(Data excerpts)
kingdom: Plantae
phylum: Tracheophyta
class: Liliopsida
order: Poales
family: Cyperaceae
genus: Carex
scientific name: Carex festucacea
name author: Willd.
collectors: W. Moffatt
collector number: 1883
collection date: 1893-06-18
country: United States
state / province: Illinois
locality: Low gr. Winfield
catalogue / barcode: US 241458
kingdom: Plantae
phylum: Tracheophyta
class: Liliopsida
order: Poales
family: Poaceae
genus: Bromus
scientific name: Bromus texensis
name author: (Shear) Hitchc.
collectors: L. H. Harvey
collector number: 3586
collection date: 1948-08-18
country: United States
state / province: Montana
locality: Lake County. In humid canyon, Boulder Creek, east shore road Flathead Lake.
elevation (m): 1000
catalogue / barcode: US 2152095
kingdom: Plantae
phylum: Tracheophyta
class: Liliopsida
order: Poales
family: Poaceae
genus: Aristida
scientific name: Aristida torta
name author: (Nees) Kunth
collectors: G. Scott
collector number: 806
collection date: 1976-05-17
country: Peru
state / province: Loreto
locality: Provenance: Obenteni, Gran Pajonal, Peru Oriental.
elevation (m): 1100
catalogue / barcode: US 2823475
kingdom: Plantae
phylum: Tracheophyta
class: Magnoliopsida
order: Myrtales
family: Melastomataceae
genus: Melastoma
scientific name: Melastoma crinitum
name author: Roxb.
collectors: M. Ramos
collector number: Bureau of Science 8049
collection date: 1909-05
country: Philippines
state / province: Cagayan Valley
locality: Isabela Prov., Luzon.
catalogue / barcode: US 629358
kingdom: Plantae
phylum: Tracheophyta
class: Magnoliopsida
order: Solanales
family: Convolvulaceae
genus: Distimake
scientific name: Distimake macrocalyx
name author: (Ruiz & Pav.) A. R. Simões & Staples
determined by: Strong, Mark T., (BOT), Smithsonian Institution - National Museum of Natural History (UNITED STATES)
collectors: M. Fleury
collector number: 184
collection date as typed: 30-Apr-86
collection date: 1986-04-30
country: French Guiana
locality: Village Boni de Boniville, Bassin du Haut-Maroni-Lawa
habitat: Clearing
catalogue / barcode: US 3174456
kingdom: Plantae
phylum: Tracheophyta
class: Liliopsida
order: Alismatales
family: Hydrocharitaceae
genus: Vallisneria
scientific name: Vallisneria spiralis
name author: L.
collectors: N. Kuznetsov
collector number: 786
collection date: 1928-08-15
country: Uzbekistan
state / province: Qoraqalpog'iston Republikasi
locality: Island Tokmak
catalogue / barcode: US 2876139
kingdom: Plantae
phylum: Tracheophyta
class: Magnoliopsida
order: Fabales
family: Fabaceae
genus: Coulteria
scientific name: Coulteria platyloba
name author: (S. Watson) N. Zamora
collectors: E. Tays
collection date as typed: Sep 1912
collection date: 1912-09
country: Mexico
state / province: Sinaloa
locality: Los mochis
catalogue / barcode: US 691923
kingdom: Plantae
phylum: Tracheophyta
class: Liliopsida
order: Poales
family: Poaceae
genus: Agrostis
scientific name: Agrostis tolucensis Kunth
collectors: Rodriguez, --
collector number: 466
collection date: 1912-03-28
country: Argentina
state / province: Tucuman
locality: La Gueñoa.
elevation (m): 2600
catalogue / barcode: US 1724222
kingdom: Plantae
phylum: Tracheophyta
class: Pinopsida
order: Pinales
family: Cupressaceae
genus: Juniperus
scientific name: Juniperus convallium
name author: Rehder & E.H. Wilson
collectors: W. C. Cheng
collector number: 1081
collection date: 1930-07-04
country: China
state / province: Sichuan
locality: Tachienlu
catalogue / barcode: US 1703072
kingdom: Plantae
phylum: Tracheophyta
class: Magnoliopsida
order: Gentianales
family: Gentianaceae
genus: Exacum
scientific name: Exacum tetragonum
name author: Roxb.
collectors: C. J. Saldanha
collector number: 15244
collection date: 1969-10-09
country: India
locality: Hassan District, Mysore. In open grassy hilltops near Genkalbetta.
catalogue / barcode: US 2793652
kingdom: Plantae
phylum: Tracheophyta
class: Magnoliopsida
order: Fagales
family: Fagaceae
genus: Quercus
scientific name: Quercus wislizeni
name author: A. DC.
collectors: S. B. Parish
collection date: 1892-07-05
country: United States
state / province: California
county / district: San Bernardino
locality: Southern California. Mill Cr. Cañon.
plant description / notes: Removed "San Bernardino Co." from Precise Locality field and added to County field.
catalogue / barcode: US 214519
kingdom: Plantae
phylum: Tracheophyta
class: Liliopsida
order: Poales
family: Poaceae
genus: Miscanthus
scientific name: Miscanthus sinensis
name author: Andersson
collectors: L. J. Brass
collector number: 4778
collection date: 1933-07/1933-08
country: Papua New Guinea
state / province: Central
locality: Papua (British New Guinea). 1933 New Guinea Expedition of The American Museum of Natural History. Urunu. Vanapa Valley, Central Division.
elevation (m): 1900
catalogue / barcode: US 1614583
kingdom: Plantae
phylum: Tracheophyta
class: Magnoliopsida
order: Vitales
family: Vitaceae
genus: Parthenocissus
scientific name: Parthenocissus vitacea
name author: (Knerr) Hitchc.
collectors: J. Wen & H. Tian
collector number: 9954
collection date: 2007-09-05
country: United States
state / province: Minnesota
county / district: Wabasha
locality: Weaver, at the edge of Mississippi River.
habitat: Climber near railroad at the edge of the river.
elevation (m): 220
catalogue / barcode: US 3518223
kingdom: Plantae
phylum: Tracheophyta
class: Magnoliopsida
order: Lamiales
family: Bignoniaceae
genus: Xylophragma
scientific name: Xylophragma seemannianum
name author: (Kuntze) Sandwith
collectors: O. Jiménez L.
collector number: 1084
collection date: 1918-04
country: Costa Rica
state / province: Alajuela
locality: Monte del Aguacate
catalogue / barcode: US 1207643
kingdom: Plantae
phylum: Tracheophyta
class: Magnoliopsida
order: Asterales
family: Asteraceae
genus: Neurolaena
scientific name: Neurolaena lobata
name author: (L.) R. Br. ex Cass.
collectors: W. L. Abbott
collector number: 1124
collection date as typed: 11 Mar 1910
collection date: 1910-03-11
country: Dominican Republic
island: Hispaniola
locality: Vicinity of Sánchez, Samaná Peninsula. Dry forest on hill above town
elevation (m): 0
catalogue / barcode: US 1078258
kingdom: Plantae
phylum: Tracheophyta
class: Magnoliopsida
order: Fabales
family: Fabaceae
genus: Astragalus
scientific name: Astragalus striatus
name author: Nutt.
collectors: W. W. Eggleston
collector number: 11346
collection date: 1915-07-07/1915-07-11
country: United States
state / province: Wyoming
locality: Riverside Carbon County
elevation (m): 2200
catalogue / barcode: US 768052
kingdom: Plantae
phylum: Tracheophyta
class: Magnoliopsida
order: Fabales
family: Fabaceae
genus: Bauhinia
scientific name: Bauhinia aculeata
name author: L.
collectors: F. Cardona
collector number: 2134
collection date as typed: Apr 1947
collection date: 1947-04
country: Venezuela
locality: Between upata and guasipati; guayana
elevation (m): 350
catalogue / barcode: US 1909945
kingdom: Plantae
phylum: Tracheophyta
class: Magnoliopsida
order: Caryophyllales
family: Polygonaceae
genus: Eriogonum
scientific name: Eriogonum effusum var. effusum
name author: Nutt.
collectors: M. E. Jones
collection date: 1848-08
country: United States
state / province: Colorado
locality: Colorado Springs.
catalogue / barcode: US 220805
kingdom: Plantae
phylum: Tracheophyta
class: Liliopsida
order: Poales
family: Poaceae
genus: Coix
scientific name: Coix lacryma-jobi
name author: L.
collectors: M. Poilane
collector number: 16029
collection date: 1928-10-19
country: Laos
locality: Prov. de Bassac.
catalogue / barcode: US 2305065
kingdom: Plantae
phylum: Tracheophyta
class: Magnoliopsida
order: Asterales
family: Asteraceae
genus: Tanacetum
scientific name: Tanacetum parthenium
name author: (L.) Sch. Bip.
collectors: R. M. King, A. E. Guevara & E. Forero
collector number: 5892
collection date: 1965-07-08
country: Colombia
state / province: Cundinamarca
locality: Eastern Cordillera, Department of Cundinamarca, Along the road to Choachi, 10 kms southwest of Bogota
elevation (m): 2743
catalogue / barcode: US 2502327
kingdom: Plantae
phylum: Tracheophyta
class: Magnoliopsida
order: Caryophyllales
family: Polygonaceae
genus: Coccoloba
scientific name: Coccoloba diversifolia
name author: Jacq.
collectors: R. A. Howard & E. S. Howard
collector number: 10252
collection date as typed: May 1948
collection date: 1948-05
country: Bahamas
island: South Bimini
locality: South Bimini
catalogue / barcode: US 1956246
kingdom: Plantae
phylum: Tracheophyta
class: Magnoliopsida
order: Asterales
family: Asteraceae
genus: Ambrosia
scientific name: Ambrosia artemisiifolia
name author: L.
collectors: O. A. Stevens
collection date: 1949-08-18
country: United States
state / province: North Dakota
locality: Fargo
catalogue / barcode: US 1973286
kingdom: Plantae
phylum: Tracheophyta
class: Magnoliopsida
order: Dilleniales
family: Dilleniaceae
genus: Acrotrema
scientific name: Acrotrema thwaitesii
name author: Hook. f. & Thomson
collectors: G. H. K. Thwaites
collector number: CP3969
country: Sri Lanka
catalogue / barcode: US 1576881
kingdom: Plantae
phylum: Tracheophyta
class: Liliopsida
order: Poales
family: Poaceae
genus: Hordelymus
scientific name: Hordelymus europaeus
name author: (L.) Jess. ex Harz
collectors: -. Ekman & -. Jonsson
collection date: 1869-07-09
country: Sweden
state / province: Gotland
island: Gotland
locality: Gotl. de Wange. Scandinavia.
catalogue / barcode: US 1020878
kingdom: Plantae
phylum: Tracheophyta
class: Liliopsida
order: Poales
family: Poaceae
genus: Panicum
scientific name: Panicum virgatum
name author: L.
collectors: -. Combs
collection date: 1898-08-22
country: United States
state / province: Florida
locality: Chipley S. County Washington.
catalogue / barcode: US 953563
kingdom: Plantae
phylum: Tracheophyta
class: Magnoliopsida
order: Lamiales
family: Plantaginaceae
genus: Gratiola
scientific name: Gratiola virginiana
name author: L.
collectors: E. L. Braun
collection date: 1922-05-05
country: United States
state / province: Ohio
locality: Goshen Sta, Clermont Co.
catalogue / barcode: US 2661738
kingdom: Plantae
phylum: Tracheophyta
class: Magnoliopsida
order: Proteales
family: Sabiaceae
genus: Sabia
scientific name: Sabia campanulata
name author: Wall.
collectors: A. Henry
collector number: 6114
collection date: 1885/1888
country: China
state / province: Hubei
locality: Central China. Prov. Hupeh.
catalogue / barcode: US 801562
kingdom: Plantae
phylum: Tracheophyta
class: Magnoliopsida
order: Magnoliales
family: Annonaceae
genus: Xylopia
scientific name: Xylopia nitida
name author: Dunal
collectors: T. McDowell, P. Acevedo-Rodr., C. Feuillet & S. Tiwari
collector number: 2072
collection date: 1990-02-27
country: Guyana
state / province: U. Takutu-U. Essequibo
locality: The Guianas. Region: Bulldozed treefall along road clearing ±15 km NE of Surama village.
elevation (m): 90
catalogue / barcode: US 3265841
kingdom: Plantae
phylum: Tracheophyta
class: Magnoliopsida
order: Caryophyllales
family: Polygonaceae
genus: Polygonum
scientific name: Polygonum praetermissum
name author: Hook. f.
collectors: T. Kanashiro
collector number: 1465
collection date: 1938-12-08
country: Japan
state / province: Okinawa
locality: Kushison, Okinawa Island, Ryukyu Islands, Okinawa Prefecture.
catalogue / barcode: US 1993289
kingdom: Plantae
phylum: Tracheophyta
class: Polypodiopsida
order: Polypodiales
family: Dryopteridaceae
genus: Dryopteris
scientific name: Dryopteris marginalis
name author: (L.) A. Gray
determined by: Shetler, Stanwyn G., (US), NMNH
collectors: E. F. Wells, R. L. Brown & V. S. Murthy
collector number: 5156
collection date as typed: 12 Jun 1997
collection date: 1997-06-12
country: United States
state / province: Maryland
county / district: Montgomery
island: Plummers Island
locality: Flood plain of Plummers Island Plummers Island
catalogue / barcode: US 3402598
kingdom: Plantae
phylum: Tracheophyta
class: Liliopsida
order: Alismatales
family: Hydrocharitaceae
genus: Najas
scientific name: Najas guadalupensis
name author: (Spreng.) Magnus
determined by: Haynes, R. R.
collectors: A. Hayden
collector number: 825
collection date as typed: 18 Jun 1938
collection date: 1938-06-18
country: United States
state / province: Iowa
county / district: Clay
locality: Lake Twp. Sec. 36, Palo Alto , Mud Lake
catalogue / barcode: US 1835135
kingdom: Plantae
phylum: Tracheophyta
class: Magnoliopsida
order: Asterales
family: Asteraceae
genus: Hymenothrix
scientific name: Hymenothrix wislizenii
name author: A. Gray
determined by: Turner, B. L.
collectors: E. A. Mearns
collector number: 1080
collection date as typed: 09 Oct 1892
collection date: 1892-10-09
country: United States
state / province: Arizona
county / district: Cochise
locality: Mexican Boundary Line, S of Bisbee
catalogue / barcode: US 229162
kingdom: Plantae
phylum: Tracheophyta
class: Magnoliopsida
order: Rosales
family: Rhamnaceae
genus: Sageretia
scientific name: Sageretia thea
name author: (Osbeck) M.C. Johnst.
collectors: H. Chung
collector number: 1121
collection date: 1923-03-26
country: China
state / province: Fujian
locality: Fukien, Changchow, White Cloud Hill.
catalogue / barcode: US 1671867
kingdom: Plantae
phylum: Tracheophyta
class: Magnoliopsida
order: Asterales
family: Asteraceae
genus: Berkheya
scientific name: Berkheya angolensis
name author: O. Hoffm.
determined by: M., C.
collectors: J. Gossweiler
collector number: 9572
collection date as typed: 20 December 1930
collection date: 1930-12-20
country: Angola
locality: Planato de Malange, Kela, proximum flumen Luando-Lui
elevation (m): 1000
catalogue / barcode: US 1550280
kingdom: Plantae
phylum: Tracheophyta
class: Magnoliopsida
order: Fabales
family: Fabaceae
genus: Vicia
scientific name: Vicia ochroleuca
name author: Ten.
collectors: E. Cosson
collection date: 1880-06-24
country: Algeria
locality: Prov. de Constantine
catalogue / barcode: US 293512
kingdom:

* PROBLEM DESCRIPTION
Express the stretch of the listing from the start through the line containing "state / province: Illinois" as a JSON list of strings, one string per line, with blank lines omitted.

* EXERCISE OUTPUT
[
  "kingdom: Plantae",
  "phylum: Tracheophyta",
  "class: Liliopsida",
  "order: Poales",
  "family: Cyperaceae",
  "genus: Carex",
  "scientific name: Carex festucacea",
  "name author: Willd.",
  "collectors: W. Moffatt",
  "collector number: 1883",
  "collection date: 1893-06-18",
  "country: United States",
  "state / province: Illinois"
]